Contagion medical advisor tests positive for coronavirus: ‘If it can hit me, it can hit anybody’

Updated on Mar 25, 2020 11:38 AM IST

Dr Ian Lipkin, director of the Centre for Infection and Immunity at Columbia University and medical advisor on the pandemic film Contagion, has tested positive for the coronavirus.

Steven Soderbergh’s Contagion has witnessed a resurgence in popularity after coronavirus outbreak.
Steven Soderbergh’s Contagion has witnessed a resurgence in popularity after coronavirus outbreak.
Hindustan Times | By

Dr Ian Lipkin, director of the Centre for Infection and Immunity at Columbia University and medical advisor on the pandemic film Contagion, has revealed that he has tested positive for the coronavirus. He made the revelation in a remote segment for Fox News.

“I would like to say on this show tonight, this has become very personal to me, too. Because I have COVID as of yesterday. It’s miserable,” he said. “If it can hit me, it can hit anybody. That’s the message I want to convey.”

 

Lipkin added, “We really don’t know when we’re going to get this under control.
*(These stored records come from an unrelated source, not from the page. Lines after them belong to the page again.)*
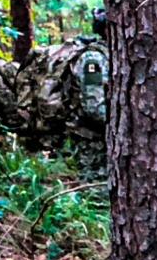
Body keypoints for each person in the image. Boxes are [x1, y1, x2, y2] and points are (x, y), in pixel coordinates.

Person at [14, 13, 107, 177]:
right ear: (107, 30)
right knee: (96, 186)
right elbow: (93, 106)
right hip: (91, 138)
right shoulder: (94, 59)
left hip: (103, 134)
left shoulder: (111, 54)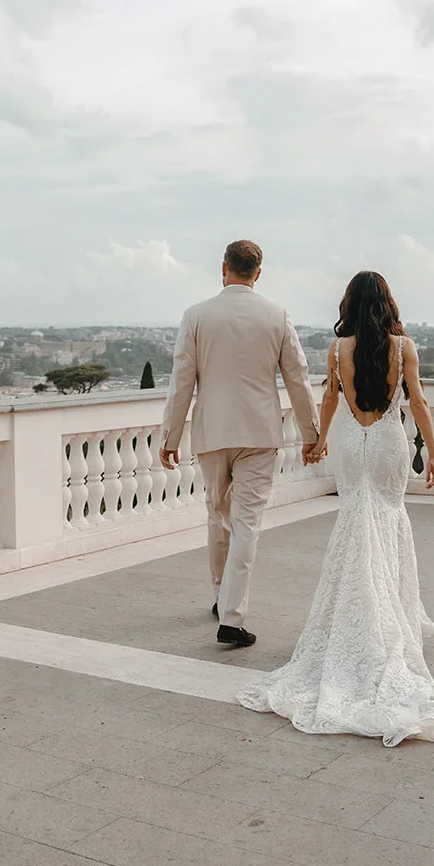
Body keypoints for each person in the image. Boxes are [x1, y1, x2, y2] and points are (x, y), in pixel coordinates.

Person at [237, 270, 434, 745]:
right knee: (388, 523)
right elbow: (418, 403)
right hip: (390, 444)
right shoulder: (403, 347)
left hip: (354, 444)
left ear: (350, 303)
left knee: (355, 523)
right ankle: (392, 617)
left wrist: (319, 441)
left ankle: (354, 619)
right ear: (387, 302)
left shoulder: (337, 349)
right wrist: (433, 451)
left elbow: (330, 397)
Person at [160, 239, 320, 648]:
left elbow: (182, 381)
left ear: (224, 268)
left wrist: (170, 437)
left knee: (218, 515)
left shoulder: (196, 315)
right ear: (258, 273)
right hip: (259, 433)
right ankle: (232, 614)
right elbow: (298, 379)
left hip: (212, 432)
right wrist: (311, 434)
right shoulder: (277, 316)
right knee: (247, 522)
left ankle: (220, 596)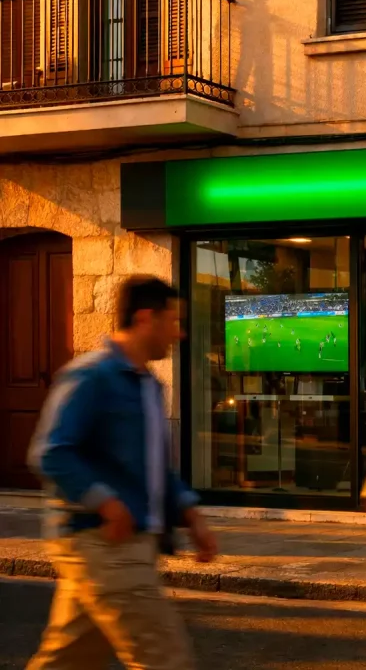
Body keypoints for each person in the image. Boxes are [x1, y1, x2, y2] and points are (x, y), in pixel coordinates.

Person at [26, 276, 217, 670]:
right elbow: (52, 452)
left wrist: (190, 513)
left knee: (68, 661)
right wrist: (108, 504)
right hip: (102, 542)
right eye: (173, 320)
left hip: (125, 544)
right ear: (147, 318)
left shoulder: (147, 385)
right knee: (166, 659)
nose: (180, 333)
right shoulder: (91, 376)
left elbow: (153, 468)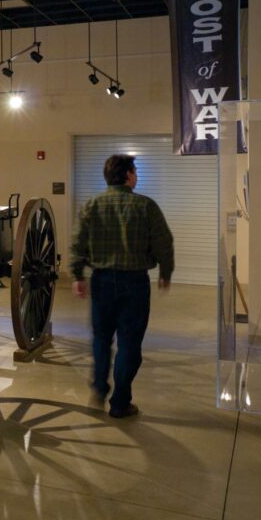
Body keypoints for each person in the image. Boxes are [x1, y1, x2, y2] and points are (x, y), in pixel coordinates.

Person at [70, 154, 174, 419]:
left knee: (102, 338)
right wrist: (165, 271)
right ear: (127, 175)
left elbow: (77, 242)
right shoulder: (145, 206)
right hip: (134, 282)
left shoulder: (92, 205)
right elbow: (163, 241)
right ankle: (120, 402)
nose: (136, 175)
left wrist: (77, 275)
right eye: (135, 171)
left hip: (102, 280)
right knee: (129, 343)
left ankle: (99, 387)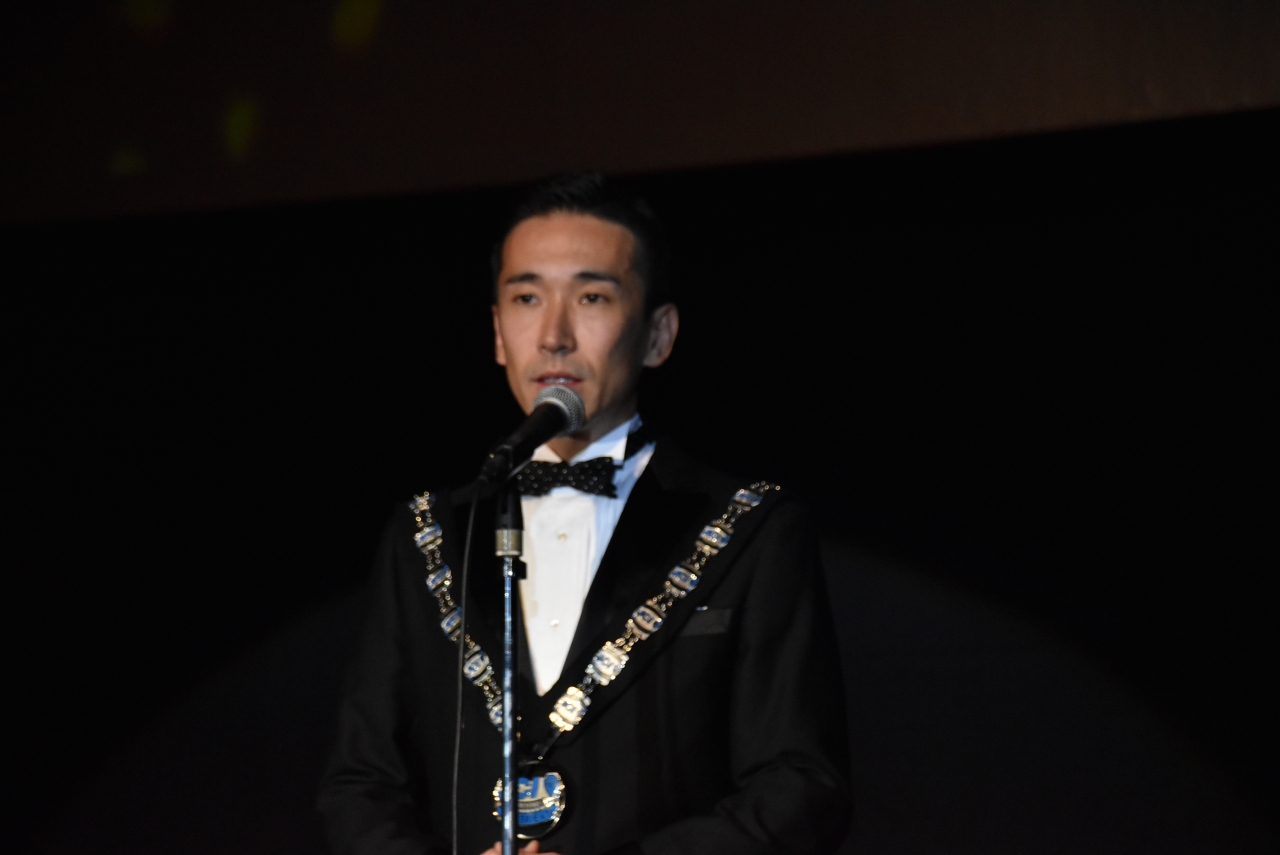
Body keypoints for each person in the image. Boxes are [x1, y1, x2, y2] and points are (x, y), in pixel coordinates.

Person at [318, 173, 851, 855]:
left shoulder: (751, 529)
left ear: (658, 334)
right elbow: (361, 782)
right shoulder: (429, 534)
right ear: (498, 333)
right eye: (527, 298)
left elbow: (801, 787)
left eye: (592, 296)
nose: (554, 335)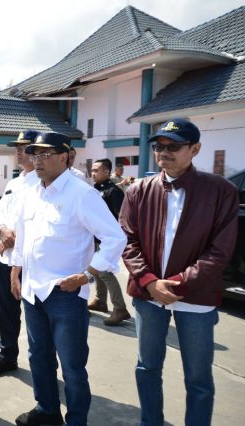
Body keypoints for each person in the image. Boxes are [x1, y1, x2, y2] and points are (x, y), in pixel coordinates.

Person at [119, 118, 239, 426]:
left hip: (196, 297)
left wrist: (176, 284)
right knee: (147, 368)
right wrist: (148, 282)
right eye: (160, 146)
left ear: (195, 149)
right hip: (148, 296)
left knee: (198, 376)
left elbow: (220, 250)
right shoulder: (138, 191)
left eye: (174, 146)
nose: (164, 152)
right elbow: (127, 240)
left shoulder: (221, 191)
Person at [11, 132, 126, 426]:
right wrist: (16, 268)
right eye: (34, 154)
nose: (37, 160)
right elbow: (23, 236)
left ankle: (76, 421)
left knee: (72, 367)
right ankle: (47, 410)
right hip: (33, 291)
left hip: (65, 294)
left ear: (65, 157)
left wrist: (88, 274)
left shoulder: (81, 194)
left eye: (45, 154)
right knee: (38, 356)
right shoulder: (31, 191)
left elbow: (115, 238)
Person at [0, 130, 40, 378]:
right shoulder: (14, 183)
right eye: (16, 147)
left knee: (38, 316)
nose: (18, 151)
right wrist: (3, 230)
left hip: (33, 261)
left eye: (24, 146)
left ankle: (44, 362)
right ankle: (7, 356)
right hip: (7, 260)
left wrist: (12, 239)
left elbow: (39, 222)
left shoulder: (44, 181)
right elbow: (0, 214)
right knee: (7, 312)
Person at [88, 158, 131, 326]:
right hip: (94, 238)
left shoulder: (114, 191)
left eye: (96, 170)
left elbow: (122, 217)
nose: (93, 173)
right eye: (92, 170)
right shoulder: (94, 190)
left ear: (107, 172)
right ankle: (100, 300)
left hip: (107, 240)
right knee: (96, 269)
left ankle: (120, 308)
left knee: (104, 272)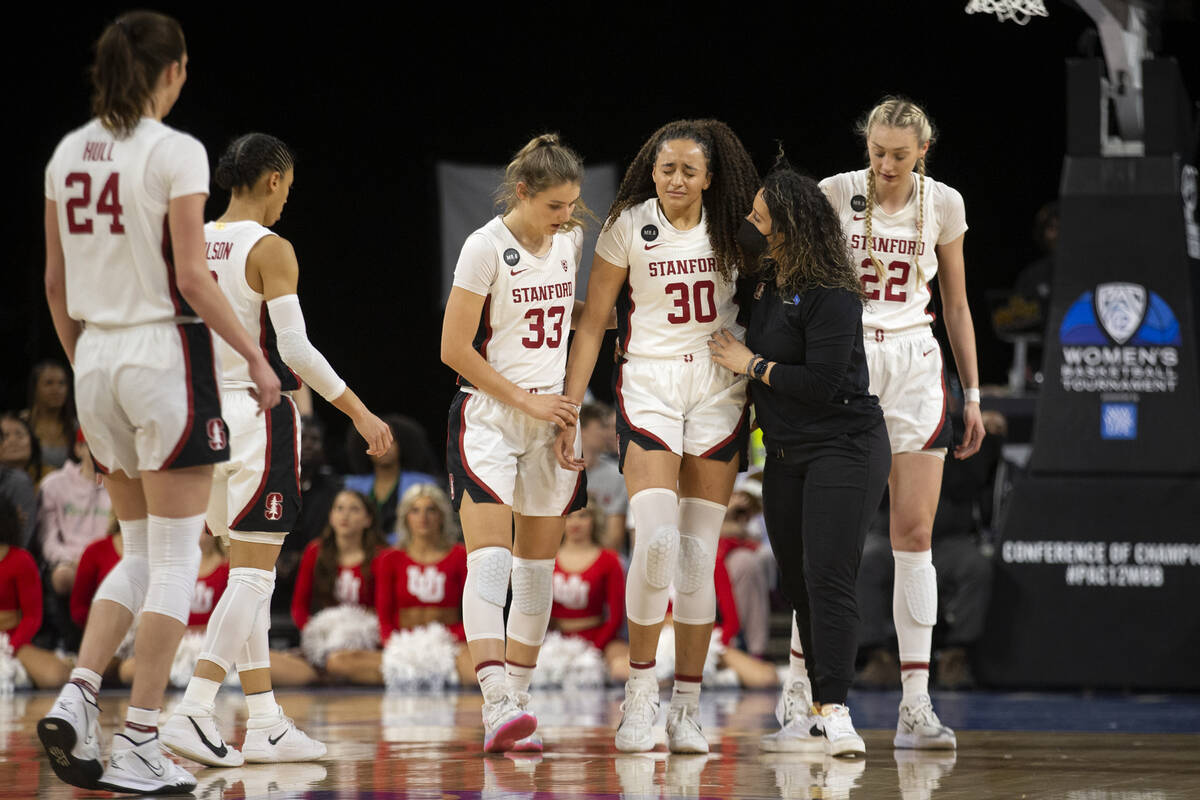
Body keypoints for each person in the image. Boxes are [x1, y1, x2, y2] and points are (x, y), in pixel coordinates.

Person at [37, 11, 281, 794]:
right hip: (159, 353)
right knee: (179, 558)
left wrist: (87, 370)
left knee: (140, 554)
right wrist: (253, 356)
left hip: (94, 357)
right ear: (170, 71)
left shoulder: (66, 152)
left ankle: (79, 695)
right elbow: (190, 274)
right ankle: (142, 737)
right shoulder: (175, 151)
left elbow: (53, 284)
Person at [159, 131, 390, 768]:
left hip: (195, 420)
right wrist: (359, 410)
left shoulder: (189, 240)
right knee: (255, 575)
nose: (289, 196)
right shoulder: (270, 247)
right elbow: (293, 350)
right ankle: (195, 708)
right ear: (273, 180)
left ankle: (263, 720)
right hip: (258, 416)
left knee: (245, 580)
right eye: (289, 184)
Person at [773, 96, 985, 752]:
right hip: (849, 361)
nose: (885, 165)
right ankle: (801, 686)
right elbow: (786, 269)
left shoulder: (944, 203)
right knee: (830, 535)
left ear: (923, 150)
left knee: (914, 533)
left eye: (898, 154)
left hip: (917, 366)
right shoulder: (835, 193)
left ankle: (916, 706)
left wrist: (971, 393)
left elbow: (955, 302)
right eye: (876, 152)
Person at [556, 119, 759, 754]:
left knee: (699, 556)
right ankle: (639, 697)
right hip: (648, 383)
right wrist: (570, 402)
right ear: (653, 170)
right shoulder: (627, 226)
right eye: (666, 168)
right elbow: (593, 325)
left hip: (718, 386)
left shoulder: (736, 230)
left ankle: (688, 709)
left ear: (709, 177)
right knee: (657, 542)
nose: (675, 179)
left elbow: (776, 299)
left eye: (688, 170)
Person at [709, 160, 890, 756]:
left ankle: (838, 711)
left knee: (828, 574)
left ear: (788, 226)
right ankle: (816, 705)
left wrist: (751, 365)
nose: (750, 225)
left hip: (845, 445)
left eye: (760, 218)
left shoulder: (832, 292)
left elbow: (823, 381)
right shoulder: (763, 280)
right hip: (786, 456)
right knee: (797, 583)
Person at [440, 133, 589, 753]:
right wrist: (526, 400)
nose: (567, 217)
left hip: (549, 420)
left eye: (573, 205)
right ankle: (495, 698)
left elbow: (565, 321)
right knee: (492, 562)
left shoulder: (571, 242)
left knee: (534, 574)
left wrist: (566, 413)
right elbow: (452, 350)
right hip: (491, 419)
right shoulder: (484, 247)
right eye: (556, 206)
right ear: (523, 192)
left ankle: (518, 705)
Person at [373, 484, 473, 687]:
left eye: (431, 510)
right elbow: (384, 616)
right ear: (405, 517)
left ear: (442, 516)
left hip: (450, 645)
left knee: (477, 671)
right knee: (341, 662)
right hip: (403, 646)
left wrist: (446, 640)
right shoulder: (389, 558)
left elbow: (472, 615)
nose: (423, 517)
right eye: (415, 510)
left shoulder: (460, 555)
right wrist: (393, 645)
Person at [292, 489, 387, 676]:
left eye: (354, 509)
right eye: (339, 508)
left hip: (366, 637)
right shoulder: (314, 552)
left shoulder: (381, 557)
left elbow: (384, 611)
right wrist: (314, 636)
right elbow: (299, 608)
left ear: (368, 520)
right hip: (326, 636)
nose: (345, 515)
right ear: (331, 516)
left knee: (342, 662)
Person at [36, 429, 112, 650]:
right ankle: (69, 644)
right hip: (67, 561)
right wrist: (75, 559)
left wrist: (96, 561)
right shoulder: (53, 484)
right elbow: (47, 538)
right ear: (79, 449)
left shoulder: (120, 483)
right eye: (93, 444)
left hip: (106, 560)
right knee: (63, 576)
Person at [549, 498, 628, 681]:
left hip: (598, 637)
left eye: (582, 516)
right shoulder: (547, 558)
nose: (575, 523)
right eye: (569, 517)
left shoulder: (609, 560)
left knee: (622, 667)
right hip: (556, 640)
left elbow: (616, 618)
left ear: (594, 520)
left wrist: (593, 649)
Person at [0, 495, 72, 689]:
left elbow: (32, 617)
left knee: (55, 676)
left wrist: (10, 649)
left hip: (11, 641)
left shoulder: (21, 560)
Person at [344, 414, 441, 536]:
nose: (384, 445)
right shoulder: (351, 486)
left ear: (403, 445)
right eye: (375, 440)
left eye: (391, 440)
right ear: (364, 446)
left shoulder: (424, 484)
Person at [21, 361, 77, 473]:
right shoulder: (22, 424)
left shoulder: (76, 427)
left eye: (62, 383)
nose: (57, 389)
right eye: (49, 383)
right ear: (35, 388)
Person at [0, 414, 43, 487]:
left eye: (20, 435)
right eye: (5, 437)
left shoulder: (51, 477)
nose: (13, 441)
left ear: (32, 442)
We have porous borders between states and cities, and unless we’re consistent, we’re not gonna get ahead of this thing.” The doctor advised that “the best tool we have is isolation and confinement.”

In a 2011 Columbia University newsletter, Lipkin had written that he took on the medical advisor job on Contagion because “this was an effort to accurately represent the science and to make a movie that would entertain as well as educate.”

Also read: ‘Even with 1% mortality rate, a lot of people will die’: Contagion writer reveals worst fears amid coronavirus pandemic

The film, directed by Steven Soderbergh and written by Scott Z Burns, has witnessed a resurgence of popularity in recent weeks. Starring Gwyneth Paltrow as a businesswoman who unwittingly brings a lethal pathogen to the United States after shaking hands with a Macau chef, the movie has many parallels with current events. Like the new coronavirus, the illness jumps from animals to humans in China before spreading abroad -- although in the movie it is an exponentially more deadly phenomenon, killing 26 million around the world in the first month alone.